Bass strings changing scale

Ron Nossaman RNossaman@KSCABLE.com
Sun, 02 Dec 2001 17:14:42 -0600


>You talked of "blending impedance".  I asked perfectly civilly, as 
>did another, what this meant, and gave you an opportunity to show how 
>you would apply a received formula to a particular case.  You first 
>provide a very equivocal assessment of the formula without any 
>further explanation and then when asked how you apply it, you resort 
>to pained language as though I'd offended you.

And I answered the question, posting a formula used as an indicator. I have
no knowledge of how this formula was arrived at, just it's source and
proposed usage.
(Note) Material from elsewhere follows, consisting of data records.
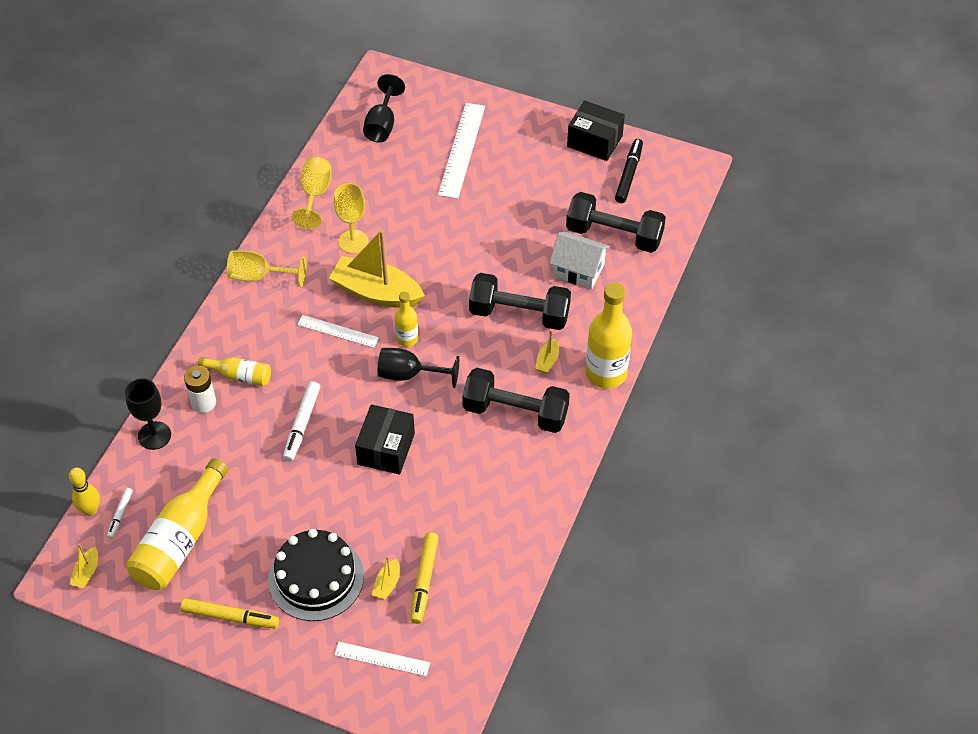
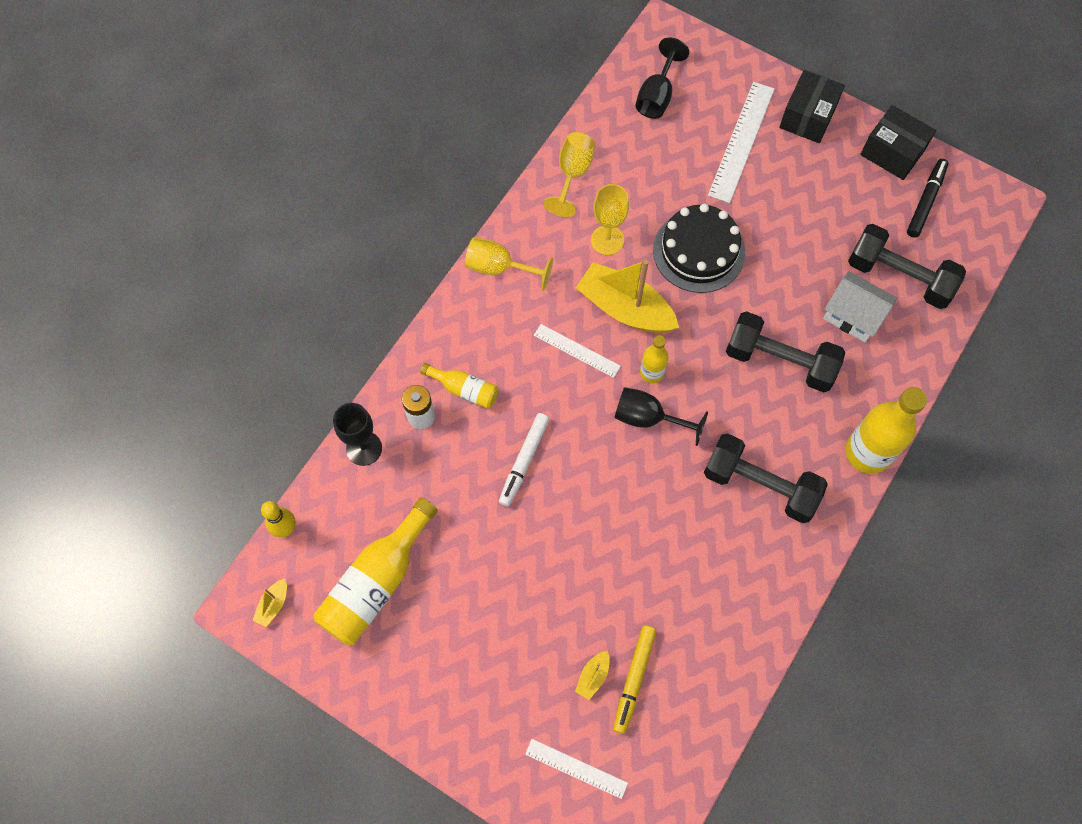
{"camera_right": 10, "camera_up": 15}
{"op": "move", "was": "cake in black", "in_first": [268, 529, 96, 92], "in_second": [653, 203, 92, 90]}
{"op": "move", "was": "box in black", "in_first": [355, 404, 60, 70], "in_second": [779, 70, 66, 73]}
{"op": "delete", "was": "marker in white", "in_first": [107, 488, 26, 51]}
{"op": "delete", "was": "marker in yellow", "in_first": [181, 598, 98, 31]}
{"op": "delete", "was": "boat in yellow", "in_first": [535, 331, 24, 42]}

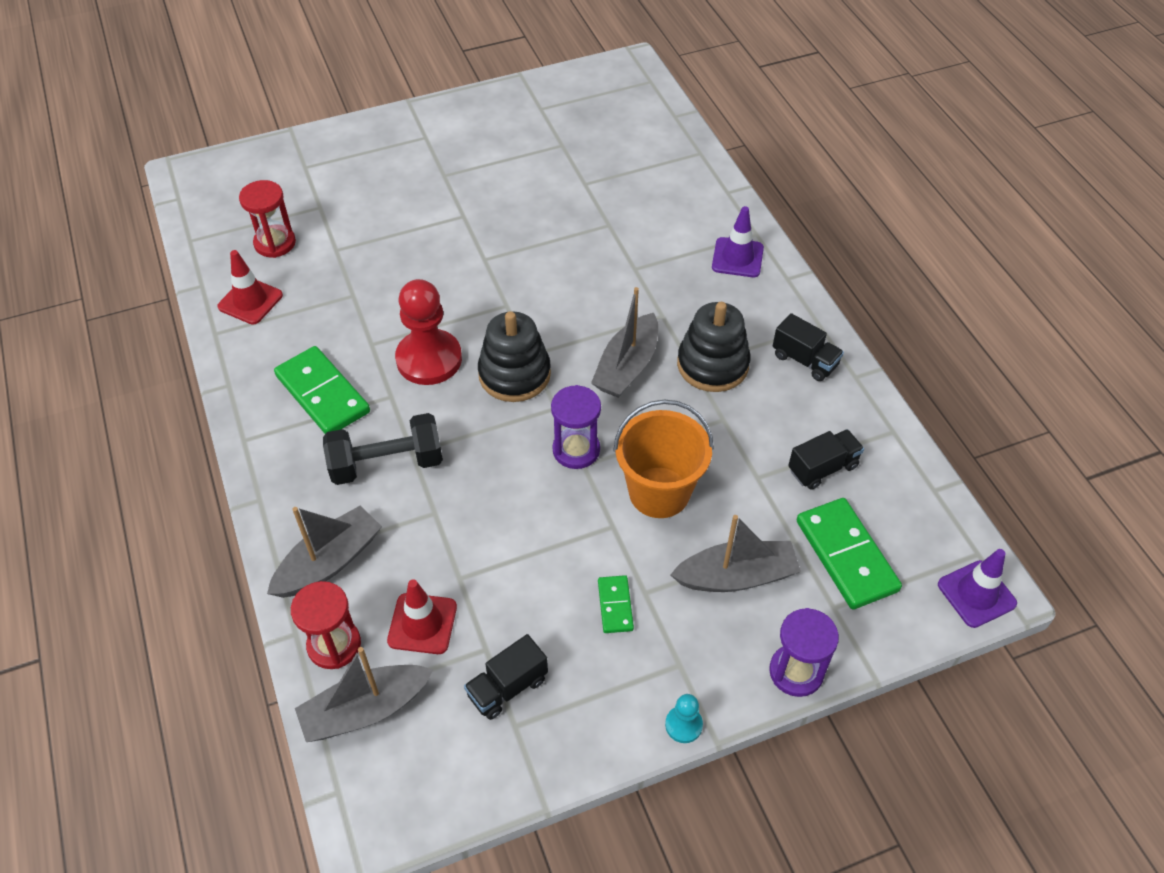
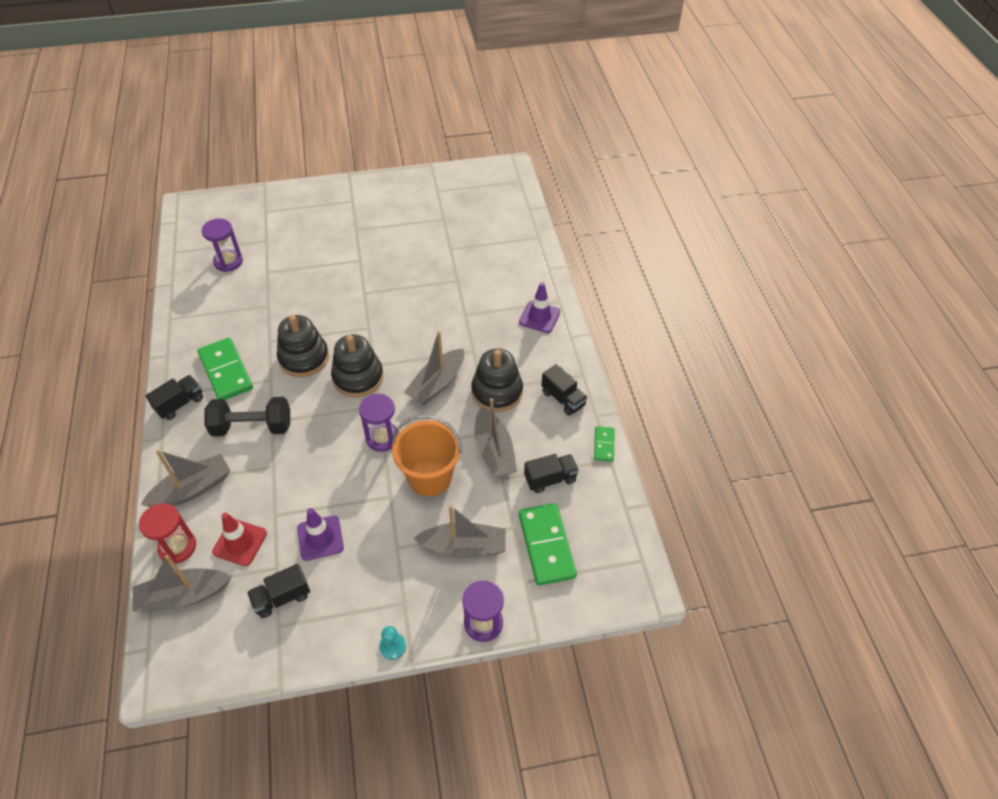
{"camera_right": 10, "camera_up": 0}
{"op": "insert", "now": "truck in black", "in_second": [145, 375, 58, 45]}
{"op": "recolor", "was": "hourglass in red", "now": "hourglass in purple", "in_first": [239, 180, 57, 78], "in_second": [202, 219, 41, 53]}
{"op": "replace", "was": "pawn in red", "now": "stacking toy in black", "in_first": [395, 279, 67, 106], "in_second": [277, 315, 52, 62]}
{"op": "move", "was": "traffic cone in purple", "in_first": [938, 549, 79, 79], "in_second": [297, 508, 47, 53]}
{"op": "insert", "now": "boat in grey", "in_second": [475, 398, 42, 80]}
{"op": "move", "was": "domino in green", "in_first": [598, 575, 36, 58], "in_second": [594, 426, 21, 36]}
{"op": "delete", "was": "traffic cone in red", "in_first": [217, 250, 66, 75]}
Now again, what did I say to indicate otherwise?


>Since you are so keen on declarative technology, for once you can 
>justify just one of your theories.  From the little you have revealed 
>of your treatment of the bass scale  previously I have gathered that 
>it is probably unmatched in the history of the past 150 years and 
>wonder why some talented and genial maker has not by chance hit upon 
>anything remotely similar in all of their years of experimentation, 
>but now I am giving you the chance to show me that I've got the wrong 
>end of the stick and that your bass scalings are what we've all been 
>waiting for.

This pretty well makes my point. My superficial descriptions of what I do
were dismissed by you with this same observation, and a declaration that a
string configuration at 55% of breaking was at "dangerously high" tension
in spite of it's having replaced the original at 66%. I have no reason to
expect anything more productive with a sample scale along those same lines.
It's not how it was done for the last 150 years, so it can't possibly work.


> I don't set myself up as anybody's guru.

Nor do I. Try out the formula and let me know what you think.